| Material for this task |
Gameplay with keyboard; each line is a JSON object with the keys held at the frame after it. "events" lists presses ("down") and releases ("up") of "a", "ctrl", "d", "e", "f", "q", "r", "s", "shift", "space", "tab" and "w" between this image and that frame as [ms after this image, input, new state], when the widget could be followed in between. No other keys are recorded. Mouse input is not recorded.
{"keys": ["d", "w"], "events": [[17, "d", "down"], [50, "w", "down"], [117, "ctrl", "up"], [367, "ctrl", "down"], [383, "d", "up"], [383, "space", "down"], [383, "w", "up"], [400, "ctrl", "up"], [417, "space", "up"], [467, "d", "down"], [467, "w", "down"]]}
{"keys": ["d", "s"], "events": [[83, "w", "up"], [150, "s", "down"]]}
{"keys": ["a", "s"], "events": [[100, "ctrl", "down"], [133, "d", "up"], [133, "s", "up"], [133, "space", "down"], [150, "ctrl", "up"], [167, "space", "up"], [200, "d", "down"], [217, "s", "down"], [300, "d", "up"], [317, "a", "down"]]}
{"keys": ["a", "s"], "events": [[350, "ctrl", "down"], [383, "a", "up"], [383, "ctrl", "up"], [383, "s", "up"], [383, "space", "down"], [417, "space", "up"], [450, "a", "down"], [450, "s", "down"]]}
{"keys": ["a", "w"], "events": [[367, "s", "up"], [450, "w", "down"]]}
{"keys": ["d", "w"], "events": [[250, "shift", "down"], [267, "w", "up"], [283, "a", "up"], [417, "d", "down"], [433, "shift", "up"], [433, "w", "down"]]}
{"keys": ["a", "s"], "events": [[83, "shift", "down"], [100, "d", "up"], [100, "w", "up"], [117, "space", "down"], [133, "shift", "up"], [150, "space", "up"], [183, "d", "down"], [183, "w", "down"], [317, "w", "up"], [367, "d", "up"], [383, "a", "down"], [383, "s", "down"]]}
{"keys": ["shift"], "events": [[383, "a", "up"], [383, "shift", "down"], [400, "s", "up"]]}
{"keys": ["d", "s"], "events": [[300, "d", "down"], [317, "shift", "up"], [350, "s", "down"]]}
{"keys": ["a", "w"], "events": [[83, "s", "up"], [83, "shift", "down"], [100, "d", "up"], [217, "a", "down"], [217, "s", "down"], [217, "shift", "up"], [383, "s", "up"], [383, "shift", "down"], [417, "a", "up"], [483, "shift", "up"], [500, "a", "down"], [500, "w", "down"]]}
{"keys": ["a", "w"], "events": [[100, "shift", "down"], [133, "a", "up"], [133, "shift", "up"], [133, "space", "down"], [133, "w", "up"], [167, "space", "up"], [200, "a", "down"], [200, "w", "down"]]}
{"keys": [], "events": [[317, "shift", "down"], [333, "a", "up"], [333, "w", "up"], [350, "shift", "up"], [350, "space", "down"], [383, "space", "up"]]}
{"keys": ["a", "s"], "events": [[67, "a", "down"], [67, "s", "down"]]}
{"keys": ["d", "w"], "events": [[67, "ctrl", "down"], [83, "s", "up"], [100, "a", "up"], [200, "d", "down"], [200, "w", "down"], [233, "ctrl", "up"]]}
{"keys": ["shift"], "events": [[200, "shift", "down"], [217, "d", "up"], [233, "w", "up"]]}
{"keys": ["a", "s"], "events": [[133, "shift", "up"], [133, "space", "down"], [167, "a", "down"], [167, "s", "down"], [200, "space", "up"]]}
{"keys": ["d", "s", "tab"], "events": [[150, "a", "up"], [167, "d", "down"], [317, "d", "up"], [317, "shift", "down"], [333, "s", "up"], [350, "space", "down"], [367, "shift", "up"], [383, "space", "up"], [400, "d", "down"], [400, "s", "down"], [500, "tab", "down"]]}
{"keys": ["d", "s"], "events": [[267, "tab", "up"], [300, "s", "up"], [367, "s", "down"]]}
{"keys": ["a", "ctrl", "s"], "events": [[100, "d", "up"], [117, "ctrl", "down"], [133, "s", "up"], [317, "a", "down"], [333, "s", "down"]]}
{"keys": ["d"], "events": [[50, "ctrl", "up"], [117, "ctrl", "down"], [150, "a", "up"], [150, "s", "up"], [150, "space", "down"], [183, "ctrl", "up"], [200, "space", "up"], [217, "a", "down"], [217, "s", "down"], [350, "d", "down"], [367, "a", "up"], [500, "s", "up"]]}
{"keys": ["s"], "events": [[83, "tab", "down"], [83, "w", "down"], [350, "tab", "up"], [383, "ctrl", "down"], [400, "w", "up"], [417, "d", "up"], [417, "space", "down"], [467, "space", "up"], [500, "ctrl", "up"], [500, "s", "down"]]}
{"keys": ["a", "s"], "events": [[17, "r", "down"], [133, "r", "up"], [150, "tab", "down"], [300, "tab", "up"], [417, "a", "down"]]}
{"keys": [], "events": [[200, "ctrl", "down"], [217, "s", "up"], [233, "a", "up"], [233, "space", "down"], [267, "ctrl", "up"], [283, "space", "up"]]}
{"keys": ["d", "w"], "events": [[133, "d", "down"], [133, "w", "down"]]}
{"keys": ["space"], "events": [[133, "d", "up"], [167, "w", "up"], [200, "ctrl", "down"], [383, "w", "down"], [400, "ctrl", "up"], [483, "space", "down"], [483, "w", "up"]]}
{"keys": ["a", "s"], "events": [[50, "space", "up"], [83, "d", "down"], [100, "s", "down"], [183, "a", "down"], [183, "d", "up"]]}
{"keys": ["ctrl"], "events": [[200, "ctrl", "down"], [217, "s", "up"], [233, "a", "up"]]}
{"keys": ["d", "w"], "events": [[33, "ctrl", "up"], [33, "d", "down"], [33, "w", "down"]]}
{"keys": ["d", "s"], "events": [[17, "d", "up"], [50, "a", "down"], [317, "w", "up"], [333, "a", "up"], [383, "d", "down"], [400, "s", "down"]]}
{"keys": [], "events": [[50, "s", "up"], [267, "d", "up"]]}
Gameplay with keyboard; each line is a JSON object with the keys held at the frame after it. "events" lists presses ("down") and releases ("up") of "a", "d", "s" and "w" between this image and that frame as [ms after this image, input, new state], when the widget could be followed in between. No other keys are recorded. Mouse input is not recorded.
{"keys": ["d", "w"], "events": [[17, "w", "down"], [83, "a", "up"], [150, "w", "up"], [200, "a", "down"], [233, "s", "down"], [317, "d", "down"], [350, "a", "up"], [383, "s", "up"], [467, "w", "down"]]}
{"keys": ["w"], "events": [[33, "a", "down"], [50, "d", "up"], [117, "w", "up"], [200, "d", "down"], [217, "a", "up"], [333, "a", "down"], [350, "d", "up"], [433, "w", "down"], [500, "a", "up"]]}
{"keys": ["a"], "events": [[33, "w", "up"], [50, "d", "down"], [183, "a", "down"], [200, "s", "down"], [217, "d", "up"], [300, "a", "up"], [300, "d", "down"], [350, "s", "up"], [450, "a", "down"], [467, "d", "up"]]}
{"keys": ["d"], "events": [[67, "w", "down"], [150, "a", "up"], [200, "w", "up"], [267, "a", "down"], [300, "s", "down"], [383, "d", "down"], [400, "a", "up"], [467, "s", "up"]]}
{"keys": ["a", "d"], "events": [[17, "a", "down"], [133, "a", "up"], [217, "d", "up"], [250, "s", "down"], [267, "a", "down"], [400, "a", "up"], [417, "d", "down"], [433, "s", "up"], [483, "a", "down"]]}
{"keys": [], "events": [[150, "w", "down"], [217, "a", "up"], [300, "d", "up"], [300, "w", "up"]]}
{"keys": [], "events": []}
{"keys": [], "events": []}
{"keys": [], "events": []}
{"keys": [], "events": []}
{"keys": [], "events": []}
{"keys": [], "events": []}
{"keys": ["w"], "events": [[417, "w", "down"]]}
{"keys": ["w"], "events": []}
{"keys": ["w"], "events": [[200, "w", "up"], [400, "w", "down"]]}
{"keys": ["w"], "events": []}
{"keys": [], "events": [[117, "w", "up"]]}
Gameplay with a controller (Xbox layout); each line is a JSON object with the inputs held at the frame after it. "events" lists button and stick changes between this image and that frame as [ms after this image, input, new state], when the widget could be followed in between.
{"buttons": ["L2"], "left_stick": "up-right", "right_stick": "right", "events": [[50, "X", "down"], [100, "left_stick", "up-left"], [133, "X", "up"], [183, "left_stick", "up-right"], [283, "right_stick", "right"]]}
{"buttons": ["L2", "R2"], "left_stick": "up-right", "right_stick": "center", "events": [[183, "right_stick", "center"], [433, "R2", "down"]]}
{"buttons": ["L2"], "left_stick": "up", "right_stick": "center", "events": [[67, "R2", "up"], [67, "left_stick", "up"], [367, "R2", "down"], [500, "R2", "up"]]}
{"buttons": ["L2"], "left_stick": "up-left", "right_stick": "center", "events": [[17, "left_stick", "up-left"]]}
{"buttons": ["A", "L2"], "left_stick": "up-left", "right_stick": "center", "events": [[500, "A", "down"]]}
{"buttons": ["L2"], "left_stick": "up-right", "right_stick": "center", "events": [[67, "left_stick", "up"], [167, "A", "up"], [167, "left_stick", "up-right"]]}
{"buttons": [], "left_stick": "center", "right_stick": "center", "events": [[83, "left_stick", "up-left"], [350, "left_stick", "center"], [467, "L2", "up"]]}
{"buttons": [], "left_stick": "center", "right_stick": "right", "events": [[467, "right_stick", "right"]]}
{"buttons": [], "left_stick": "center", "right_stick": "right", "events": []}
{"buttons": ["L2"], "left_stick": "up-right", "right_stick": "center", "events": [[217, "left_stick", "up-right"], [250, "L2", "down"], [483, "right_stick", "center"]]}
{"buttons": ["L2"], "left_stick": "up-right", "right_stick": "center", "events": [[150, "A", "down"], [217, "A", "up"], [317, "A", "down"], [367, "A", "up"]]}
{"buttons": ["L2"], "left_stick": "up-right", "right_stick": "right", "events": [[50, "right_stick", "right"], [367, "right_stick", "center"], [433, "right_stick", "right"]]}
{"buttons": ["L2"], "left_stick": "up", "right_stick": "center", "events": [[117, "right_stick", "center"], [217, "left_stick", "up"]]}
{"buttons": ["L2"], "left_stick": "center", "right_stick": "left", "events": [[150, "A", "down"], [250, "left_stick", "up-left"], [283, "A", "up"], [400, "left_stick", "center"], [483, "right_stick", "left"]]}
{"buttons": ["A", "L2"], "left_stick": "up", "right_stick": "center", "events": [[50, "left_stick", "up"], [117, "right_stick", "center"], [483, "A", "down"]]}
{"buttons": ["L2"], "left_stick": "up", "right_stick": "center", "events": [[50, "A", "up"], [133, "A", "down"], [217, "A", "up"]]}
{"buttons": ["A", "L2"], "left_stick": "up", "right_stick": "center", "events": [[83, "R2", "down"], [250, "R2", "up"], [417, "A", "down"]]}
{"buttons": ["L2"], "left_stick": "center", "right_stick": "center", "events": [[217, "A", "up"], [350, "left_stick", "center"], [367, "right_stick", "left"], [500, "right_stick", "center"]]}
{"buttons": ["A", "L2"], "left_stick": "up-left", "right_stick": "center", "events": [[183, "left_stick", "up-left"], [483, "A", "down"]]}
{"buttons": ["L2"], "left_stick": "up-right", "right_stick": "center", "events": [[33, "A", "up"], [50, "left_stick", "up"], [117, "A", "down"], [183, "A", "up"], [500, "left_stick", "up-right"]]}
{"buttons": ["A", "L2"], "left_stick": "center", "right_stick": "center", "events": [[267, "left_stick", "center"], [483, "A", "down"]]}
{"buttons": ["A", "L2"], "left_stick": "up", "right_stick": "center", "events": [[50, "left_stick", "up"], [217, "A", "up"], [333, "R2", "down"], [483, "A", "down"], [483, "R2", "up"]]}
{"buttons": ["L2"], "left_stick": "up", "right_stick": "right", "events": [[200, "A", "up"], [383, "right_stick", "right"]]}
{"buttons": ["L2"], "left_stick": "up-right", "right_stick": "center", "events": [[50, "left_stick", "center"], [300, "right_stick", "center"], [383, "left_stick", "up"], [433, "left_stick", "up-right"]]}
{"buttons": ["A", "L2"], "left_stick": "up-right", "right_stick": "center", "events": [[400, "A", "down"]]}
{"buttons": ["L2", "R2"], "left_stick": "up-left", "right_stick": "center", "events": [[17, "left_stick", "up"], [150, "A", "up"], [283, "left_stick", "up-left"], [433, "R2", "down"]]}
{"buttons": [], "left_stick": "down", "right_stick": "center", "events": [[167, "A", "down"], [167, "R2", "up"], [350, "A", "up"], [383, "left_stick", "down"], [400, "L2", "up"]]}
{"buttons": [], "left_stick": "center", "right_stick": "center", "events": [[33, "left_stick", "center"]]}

| Exercise |
For each line above that includes the word "JSON", make a copy of that line.

| Answer to the exercise |
Gameplay with keyboard; each line is a JSON object with the keys held at the frame after it. "events" lists presses ("down") and releases ("up") of "a", "ctrl", "d", "e", "f", "q", "r", "s", "shift", "space", "tab" and "w" between this image and that frame as [ms after this image, input, new state], when the widget could be followed in between. No other keys are recorded. Mouse input is not recorded.
Gameplay with keyboard; each line is a JSON object with the keys held at the frame after it. "events" lists presses ("down") and releases ("up") of "a", "d", "s" and "w" between this image and that frame as [ms after this image, input, new state], when the widget could be followed in between. No other keys are recorded. Mouse input is not recorded.
Gameplay with a controller (Xbox layout); each line is a JSON object with the inputs held at the frame after it. "events" lists button and stick changes between this image and that frame as [ms after this image, input, new state], when the widget could be followed in between.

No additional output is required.